A lista de discos que emerge do livro é fortemente baseada em artistas americanos e ingleses. Mas há alguns brasileiros mencionados: Gilberto Gil, Caetano Veloso, Carlinhos Brown. Você conhece o trabalho deles?
Tenho de admitir que meu conhecimento de música brasileira é muito limitado. Então foi excitante poder conhecer um pouco mais sobre os discos de seu país. Se o livro tivesse saído um ano mais tarde, me sentiria tentado a incluir o Cansei de Ser Sexy na lista; eles estão conseguindo um bom público por aqui. Já conhecia alguns dos discos clássicos de bossa nova, como o de Frank Sinatra com Tom Jobim. E adoro, adoro, adoro os Mutantes. Só no disco de estréia deles, há mais idéias do que na carreira inteira de muitas bandas. A mistura de vanguarda com pop que os Mutantes aperfeiçoaram é impossível de ser ignorada, e ainda influencia pessoas hoje em dia.
Qual seria o “melhor uso” para 1001 discos…? Acha que o livro pode ser usado como ponto de partida para alguém que está apenas começando a conhecer música pop? Ou, ao contrário, seria mais adequado para os colecionadores incuráveis, que já possuem a maioria dos (ou quase todos) álbuns mencionados?

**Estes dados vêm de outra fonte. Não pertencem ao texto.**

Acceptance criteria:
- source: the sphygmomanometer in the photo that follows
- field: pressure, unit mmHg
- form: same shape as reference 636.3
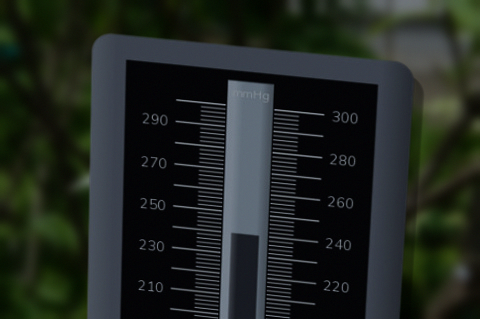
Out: 240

No fim das contas, o livro é realmente uma introdução, para
pessoas que já sabem qual é seu tipo de música favorito, mas
que querem expandir suas coleções em novas direções. Escolher
a lista foi, como você pode imaginar, um grande problema! Há
alguns discos no livro que são conhecidos pela maioria das pessoas,
mas se não tivéssemos incluido-os na lista, muita gente acharia
que seria um jeito de “tirar onda”, excluindo discos clássicos.
Como fazer uma lista dessas e não colocar Pet sounds ou Blonde
on blonde, por mais que todo mundo já conheça esses discos?
Entretanto, sei que os jornalistas que colaboraram com o livro
conseguiram acrescentar fatos novos e histórias surpreendentes
em seus textos, mesmo quando escreviam sobre os discos mais
manjados. Acho que é um livro bastante "pesquisável"
- você começa a ler sobre um disco e antes de perceber já vai
estar pulando páginas, procurando por outro bem diferente. Agora,
os leitores podem não concordar com todas as opiniões contidas.
Ou mesmo com o conjunto de discos que a lista representa. Mas
se mesmo assim, o livro fizer com que as pessoas procurem e
descubram mais música, então acho que nosso dever foi cumprido.
O livro é só um ponto de partida, daí em diante é com o leitor.